▼

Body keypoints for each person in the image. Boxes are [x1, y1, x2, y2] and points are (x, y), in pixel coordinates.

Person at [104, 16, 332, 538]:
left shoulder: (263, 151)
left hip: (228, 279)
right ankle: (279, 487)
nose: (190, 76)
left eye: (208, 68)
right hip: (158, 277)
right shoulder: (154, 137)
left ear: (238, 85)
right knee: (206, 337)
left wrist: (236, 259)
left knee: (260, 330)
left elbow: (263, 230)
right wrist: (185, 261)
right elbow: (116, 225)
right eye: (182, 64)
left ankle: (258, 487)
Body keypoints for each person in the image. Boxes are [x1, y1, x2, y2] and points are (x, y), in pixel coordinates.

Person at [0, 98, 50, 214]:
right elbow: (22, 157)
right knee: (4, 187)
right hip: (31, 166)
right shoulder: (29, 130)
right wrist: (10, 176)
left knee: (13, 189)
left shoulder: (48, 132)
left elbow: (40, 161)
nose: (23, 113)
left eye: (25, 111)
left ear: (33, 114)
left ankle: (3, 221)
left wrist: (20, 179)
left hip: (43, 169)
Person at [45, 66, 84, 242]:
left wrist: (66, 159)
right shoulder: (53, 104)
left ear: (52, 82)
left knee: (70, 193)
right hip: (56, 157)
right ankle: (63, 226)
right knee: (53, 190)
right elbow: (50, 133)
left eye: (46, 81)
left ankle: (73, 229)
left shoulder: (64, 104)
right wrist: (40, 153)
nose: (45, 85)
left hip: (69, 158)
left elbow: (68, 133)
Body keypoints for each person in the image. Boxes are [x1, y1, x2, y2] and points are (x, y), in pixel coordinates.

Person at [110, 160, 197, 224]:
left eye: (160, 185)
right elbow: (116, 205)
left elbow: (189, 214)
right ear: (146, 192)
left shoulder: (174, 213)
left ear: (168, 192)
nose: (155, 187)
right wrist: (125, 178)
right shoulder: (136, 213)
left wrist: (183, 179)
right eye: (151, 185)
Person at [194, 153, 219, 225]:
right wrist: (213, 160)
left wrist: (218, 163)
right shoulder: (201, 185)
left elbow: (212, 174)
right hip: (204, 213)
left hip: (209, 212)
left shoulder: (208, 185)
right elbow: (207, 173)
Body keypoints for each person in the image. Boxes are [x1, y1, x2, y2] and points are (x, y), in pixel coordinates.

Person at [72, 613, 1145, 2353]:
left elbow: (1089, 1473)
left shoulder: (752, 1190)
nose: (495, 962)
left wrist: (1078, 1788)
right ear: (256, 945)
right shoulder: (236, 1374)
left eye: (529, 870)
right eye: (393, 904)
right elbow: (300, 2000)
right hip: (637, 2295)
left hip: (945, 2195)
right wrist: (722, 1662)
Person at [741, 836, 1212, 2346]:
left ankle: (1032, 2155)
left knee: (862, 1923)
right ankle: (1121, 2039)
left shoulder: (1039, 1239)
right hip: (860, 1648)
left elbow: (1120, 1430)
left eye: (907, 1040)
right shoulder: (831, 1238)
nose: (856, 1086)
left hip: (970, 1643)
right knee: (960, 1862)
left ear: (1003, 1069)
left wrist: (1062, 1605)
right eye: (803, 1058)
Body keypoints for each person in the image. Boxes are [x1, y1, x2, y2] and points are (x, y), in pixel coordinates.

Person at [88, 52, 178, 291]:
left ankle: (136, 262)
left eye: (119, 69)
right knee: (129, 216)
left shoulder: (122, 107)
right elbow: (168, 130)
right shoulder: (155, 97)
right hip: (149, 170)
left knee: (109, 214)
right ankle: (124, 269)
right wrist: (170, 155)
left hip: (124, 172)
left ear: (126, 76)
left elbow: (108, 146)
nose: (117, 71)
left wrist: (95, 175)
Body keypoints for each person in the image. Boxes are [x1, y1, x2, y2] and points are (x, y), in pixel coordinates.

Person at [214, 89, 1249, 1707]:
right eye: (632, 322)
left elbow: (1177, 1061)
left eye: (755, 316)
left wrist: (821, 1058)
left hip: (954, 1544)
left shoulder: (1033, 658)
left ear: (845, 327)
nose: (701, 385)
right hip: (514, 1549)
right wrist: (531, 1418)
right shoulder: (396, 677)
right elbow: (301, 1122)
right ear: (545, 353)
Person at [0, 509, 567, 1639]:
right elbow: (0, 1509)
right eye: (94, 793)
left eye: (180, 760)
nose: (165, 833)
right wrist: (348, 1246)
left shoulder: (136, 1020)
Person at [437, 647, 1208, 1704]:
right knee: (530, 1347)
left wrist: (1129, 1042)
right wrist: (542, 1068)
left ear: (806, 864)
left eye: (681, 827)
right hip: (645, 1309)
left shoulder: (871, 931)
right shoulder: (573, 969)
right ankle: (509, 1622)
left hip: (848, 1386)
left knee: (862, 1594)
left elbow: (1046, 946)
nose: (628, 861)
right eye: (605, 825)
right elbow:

▲

- [Exercise goal]: Retype, exactly and in full, the listing from its first line to the one holding "left ear: (238, 85)", both included.

- [Problem solution]:
Body keypoints for each person in the image. Boxes are [x1, y1, x2, y2] and points are (x, y), in pixel coordinates.

Person at [104, 16, 332, 538]:
left shoulder: (263, 151)
left hip: (228, 279)
right ankle: (279, 487)
nose: (190, 76)
left eye: (208, 68)
right hip: (158, 277)
right shoulder: (154, 137)
left ear: (238, 85)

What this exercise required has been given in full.